WHAT THIS TASK INVOLVES> Return every line of the data below that includes the string "practice".

Before-and-after change records:
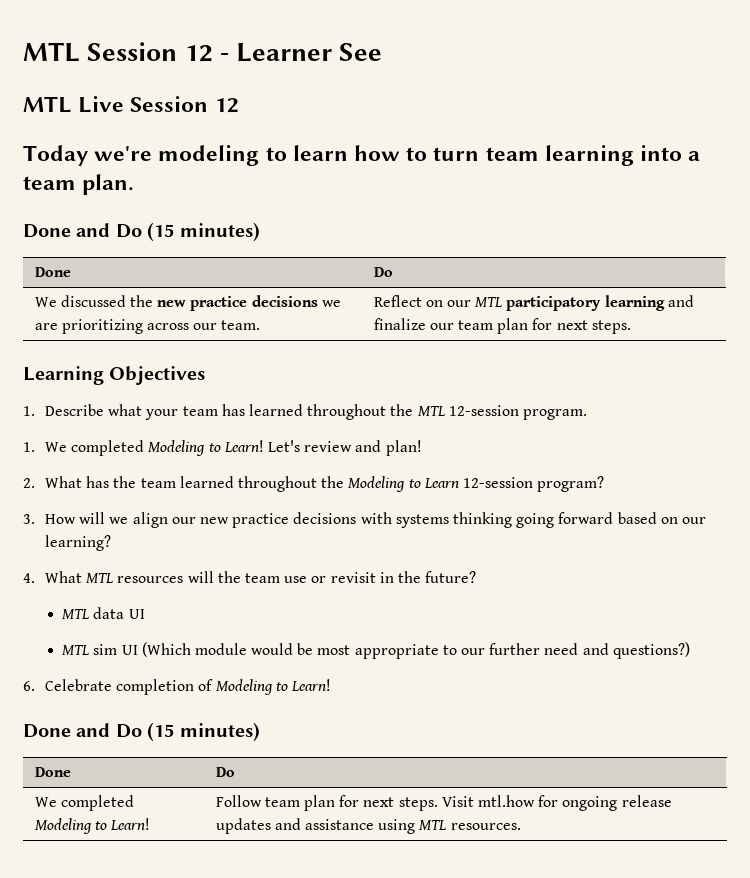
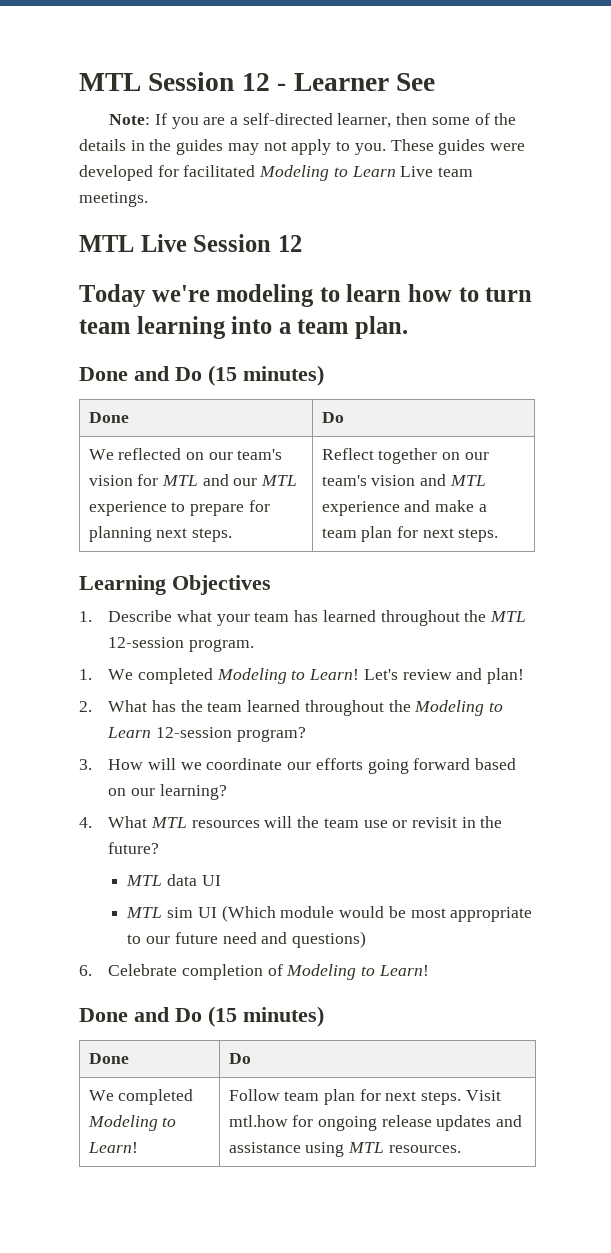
(383, 52) none -> [109,113,517,129] [79,139,525,155] [79,165,474,181] [79,192,148,207] // Note: If you are a self-directed learner, then some of the details in the guides may not apply to you. These guides were developed for facilitated Modeling to Learn Live team meetings.
[60,295,341,311] [34,319,261,334] discussed the new practice decisions we are prioritizing across our team. -> [118,448,283,460] [88,474,298,486] [88,500,270,516] [88,526,232,542] reflected on our team's vision for MTL and our MTL experience to prepare for planning next steps.
[425,295,694,311] [373,318,454,330] on our MTL participatory learning and finalize our -> [378,448,489,464] [321,474,486,486] [321,500,487,516] together on our team's vision and MTL experience and make a
[132,512,512,528] align our new practice decisions with systems thinking -> [206,758,363,770] coordinate our efforts
[489,643,541,655] further -> [174,932,218,944] future
[612,642,690,659] questions?) -> [292,931,367,948] questions)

COMPLETED TASK>
[60,295,341,311] [34,319,261,334] discussed the new practice decisions we are prioritizing across our team. -> [118,448,283,460] [88,474,298,486] [88,500,270,516] [88,526,232,542] reflected on our team's vision for MTL and our MTL experience to prepare for planning next steps.
[132,512,512,528] align our new practice decisions with systems thinking -> [206,758,363,770] coordinate our efforts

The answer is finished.